## [Directions for this task]
Although the entries contain pictures, write out only their text, exactly as it stands.

——

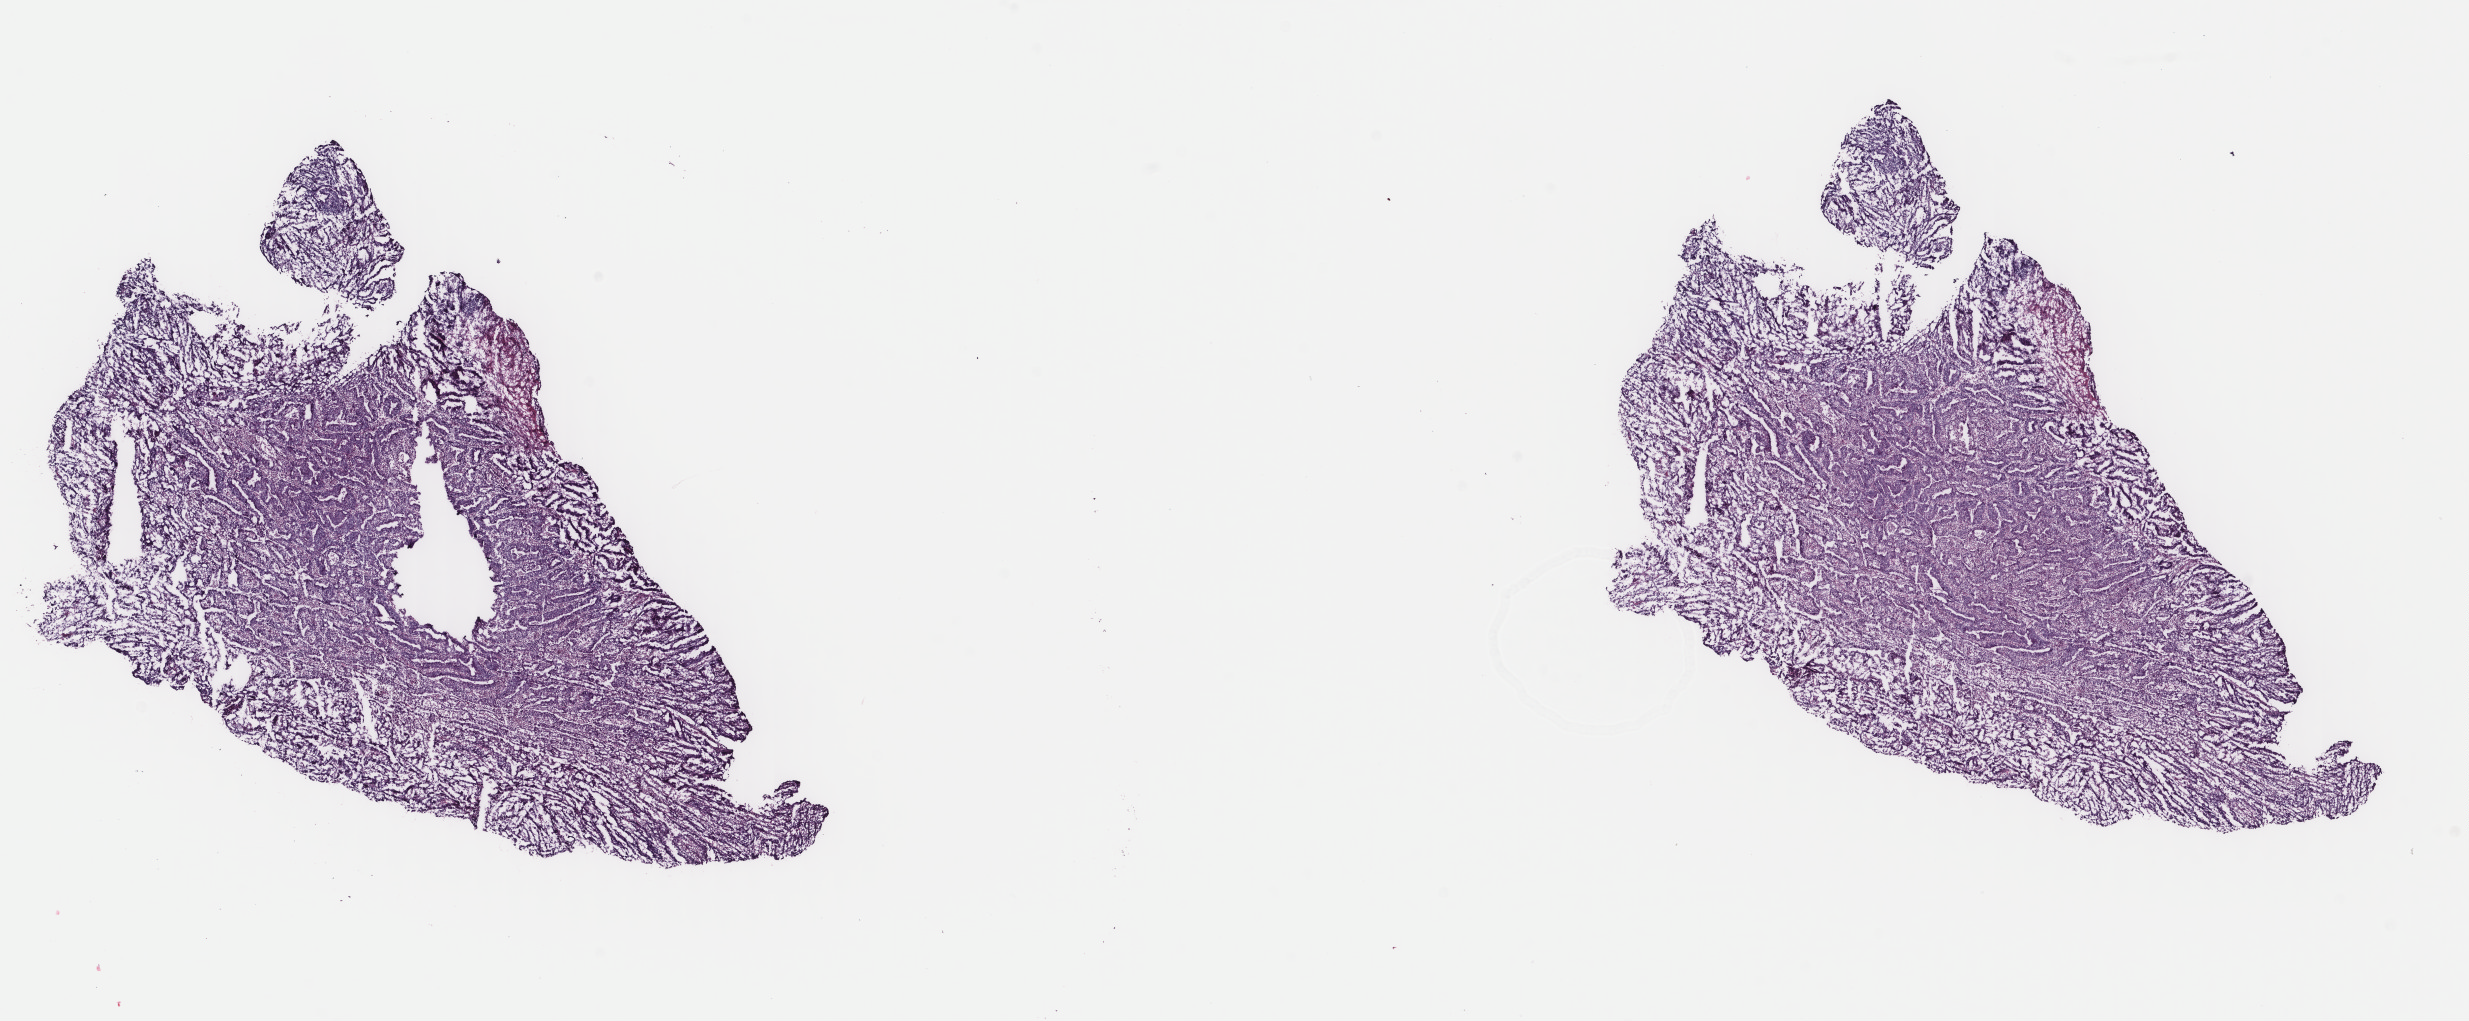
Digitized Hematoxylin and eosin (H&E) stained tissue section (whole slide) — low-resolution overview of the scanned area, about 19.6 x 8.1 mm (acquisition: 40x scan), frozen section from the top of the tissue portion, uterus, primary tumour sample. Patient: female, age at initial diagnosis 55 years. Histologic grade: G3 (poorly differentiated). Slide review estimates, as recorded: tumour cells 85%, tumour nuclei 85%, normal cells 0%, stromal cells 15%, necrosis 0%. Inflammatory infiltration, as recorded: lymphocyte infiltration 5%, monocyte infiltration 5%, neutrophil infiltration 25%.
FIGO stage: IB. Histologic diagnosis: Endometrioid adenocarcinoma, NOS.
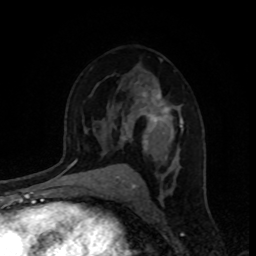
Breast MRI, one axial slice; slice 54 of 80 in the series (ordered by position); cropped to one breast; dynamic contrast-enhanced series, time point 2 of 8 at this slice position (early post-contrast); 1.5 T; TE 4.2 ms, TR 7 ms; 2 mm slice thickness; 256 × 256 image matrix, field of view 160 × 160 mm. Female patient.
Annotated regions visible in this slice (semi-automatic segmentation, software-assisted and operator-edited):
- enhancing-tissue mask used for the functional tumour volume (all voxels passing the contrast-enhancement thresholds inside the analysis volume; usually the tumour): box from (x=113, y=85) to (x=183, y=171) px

——

## [Expected output]
Digitized Hematoxylin and eosin (H&E) stained tissue section (whole slide) — low-resolution overview of the scanned area, about 19.6 x 8.1 mm (acquisition: 40x scan), frozen section from the top of the tissue portion, uterus, primary tumour sample. Patient: female, age at initial diagnosis 55 years. Histologic grade: G3 (poorly differentiated). Slide review estimates, as recorded: tumour cells 85%, tumour nuclei 85%, normal cells 0%, stromal cells 15%, necrosis 0%. Inflammatory infiltration, as recorded: lymphocyte infiltration 5%, monocyte infiltration 5%, neutrophil infiltration 25%.
FIGO stage: IB. Histologic diagnosis: Endometrioid adenocarcinoma, NOS.
Breast MRI, one axial slice; slice 54 of 80 in the series (ordered by position); cropped to one breast; dynamic contrast-enhanced series, time point 2 of 8 at this slice position (early post-contrast); 1.5 T; TE 4.2 ms, TR 7 ms; 2 mm slice thickness; 256 × 256 image matrix, field of view 160 × 160 mm. Female patient.
Annotated regions visible in this slice (semi-automatic segmentation, software-assisted and operator-edited):
- enhancing-tissue mask used for the functional tumour volume (all voxels passing the contrast-enhancement thresholds inside the analysis volume; usually the tumour): box from (x=113, y=85) to (x=183, y=171) px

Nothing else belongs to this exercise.